Abstract

Thirteen orange-pigmented bacteria associated with cyanobacterial mat samples collected from four different lakes in McMurdo, Antarctica, were isolated. Twelve of the isolates, which were coccoid in shape, were very similar and possessed all the characteristics of the genus Planococcus and represented a new species, which was assigned the name Planococcus antarcticus sp. nov. (CMS 26or(T)). Apart from the phenotypic differences, P. antarcticus differed from all reported species of Planococcus by more than 2.5% at the 16S rRNA gene sequence level. In addition, at the DNA-DNA hybridization level, it exhibited very little similarity either with P. mcmeekinii (30%-35%), P. okeanokoites (26%-29%), or CMS 53or(T) (15%-25%), the three species with which it is closely related at the rRNA gene sequence level (2.5%-2.9%).
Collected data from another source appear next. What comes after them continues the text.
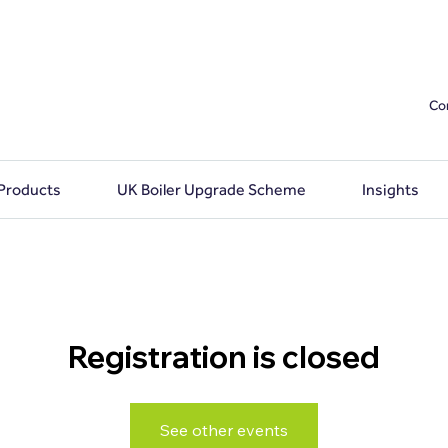
Co
 Products
UK Boiler Upgrade Scheme
Insights
Registration is closed
See other events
P. antarcticus also showed only 2.5% difference in its 16S rRNA gene sequence compared with the P. alkanoclasticus sequence. But it was distinctly different from P. alkanoclasticus, which exists only as rods, is mesophilic and phosphatase positive, can hydrolyze starch, cannot utilize succinate, glutamate, or glucose, and cannot acidify glucose. Most important, P. antarcticus and P. alkanoclasticus varied distinctly in their fatty acid composition in that C(15:0), C(15:1), C(16:0), iso-C(16:1), and C(17:0) were present only in P. antarcticus but absent in P. alkanoclasticus. CMS 53or(T), the thirteenth isolate, was also identified as a new species of Planococcus and was assigned the name Planococcus psychrophilus sp. nov. This species was distinctly different from all the reported species, including the new species P. antarcticus, with respect to a number of phenotypic characteristics. At the 16S rRNA gene sequence level, it was closely related to P. okeanokoites (98.1%) and P. mcmeekinii (98%), but with respect to the DNA-DNA hybridization, the similarity was only 35%-36%. The type strain of P. antarcticus is CMS 26or(T) (MTCC 3854; DSM 14505), and that of P. psychrophilus is CMS 530r(T) (MTCC 3812; DSM 14507).